The clinical relevance of the metabolic and anthropometric variations observed in group means is revealed by a significant increment in the proportion of patients with obesity (5.1 to 15.3%) and with hypertriglyceridemia (5.8 to 14.2%), hypercholesterolemia (23.2 to 39.6%), and pathological values of LDL-cholesterol (21.6 to 31.6%) after 1 year of treatment. It is worth to mention that, as described before (Perez-Iglesias et al. 2009), those patients who experienced a higher weight increase also showed a significantly greater increase in glucose and insulin plasma levels, insulin resistance index (HOMA), and total cholesterol and LDL-cholesterol levels. Therefore, the changes in metabolic parameters after the first year of antipsychotic treatment appear to be related to the magnitude of weight gain rather than a direct toxic effect of the antipsychotic treatment.

The study has several strengths. First, its design is a practical RCT using a sample of drug-naïve patients recently diagnosed of a first episode of non-affective psychosis, thus avoiding the confounding effect of chronicity and long-term exposure to previous medications. Second, the long-term follow-up period (1 year) facilitates to detect the long-range impact of antipsychotics on metabolic parameters. And finally, the low proportion of dropouts for a long-term follow-up study makes us to consider the results highly generalizable.
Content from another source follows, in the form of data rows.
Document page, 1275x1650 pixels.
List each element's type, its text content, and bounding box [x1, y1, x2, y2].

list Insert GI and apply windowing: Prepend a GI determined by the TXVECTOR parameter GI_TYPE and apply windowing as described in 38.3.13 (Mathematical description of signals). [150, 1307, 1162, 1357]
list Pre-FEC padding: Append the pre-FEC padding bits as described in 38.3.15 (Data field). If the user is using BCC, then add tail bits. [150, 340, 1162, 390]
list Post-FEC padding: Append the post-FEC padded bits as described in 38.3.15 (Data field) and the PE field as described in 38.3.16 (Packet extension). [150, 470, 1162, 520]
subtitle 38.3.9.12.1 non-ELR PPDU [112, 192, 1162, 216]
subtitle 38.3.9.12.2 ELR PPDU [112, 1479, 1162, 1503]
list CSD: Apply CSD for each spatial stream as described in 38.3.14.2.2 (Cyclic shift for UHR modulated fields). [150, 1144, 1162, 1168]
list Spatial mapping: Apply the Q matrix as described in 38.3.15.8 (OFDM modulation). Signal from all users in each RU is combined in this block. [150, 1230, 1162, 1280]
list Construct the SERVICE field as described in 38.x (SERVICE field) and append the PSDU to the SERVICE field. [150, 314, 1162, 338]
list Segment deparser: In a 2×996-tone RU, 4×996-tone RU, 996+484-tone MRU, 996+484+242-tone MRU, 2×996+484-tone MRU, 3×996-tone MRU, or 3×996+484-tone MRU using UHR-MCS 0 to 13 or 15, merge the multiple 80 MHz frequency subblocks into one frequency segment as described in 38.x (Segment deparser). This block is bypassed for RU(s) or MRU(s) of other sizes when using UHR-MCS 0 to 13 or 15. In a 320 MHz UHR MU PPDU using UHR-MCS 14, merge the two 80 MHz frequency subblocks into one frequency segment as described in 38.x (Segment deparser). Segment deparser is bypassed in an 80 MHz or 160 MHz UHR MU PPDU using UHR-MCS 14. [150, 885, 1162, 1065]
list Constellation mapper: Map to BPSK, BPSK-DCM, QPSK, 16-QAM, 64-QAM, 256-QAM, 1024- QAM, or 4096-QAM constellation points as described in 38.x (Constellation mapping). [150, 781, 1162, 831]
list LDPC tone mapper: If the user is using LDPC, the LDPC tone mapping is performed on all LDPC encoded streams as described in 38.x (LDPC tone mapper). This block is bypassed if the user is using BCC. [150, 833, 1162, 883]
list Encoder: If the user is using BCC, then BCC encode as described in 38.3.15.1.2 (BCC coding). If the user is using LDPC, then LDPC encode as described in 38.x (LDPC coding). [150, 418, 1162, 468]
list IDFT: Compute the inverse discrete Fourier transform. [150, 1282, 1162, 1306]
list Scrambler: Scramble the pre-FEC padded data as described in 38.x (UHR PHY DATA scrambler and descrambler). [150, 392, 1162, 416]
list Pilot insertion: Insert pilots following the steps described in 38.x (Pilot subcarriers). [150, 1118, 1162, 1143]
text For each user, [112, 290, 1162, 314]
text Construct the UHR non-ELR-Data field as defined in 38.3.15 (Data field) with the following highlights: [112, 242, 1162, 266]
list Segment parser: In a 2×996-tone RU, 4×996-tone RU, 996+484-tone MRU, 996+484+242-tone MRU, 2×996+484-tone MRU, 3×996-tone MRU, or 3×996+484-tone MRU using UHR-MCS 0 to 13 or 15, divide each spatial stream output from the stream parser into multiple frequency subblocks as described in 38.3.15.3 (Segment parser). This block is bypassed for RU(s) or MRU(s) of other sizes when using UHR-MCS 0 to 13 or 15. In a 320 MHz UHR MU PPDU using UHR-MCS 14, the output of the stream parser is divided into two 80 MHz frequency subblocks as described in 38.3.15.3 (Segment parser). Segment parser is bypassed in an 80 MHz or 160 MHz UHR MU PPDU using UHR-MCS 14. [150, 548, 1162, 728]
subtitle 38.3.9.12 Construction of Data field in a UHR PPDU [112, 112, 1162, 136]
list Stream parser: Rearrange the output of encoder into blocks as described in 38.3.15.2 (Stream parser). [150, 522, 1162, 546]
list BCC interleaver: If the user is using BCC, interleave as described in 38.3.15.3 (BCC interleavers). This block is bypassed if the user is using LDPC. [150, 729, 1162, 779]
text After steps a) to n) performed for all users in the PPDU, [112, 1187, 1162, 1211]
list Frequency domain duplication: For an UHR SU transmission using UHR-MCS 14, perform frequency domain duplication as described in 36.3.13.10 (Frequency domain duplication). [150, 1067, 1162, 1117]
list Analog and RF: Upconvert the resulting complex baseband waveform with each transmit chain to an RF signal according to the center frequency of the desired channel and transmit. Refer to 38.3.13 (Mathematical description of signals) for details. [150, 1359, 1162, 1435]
However, the study counts with several relevant limitations, including the open-label design. Another possible limitation may be the differences in treatment discontinuation between treatment groups (quetiapine > ziprasidone > aripiprazole), producing unbalanced groups that may have influenced the statistical analyses. Following international recommendations, our hospital has incorporated more rigorous normal levels for metabolic parameters. This may have influenced the variations in pathologic proportion of patients and may be difficult comparing with previous studies with less stringent parameter limits. Finally, early adverse effects of treatment on metabolic parameters observed individually at the clinic are subject to be modulated by other clinical interventions in the long run (e.g., diet, prescribed exercise, medication), therefore moderating differences in metabolic profile between treatment groups.

Conclusions

The primary exposure to SGAs during the first year of non-affective psychosis was associated with significant increments in weight and usual metabolic parameters leading to a significant increment in the proportion of obesity, hypertriglyceridemia, and hypercholesterolemia in our sample. When we compared the metabolic profile of the three antipsychotics studied (i.e., quetiapine, ziprasidone, and aripiprazole), we observed no significant differences in any of the main metabolic and weight parameters studied between treatments, concluding that they present similar metabolic profiles.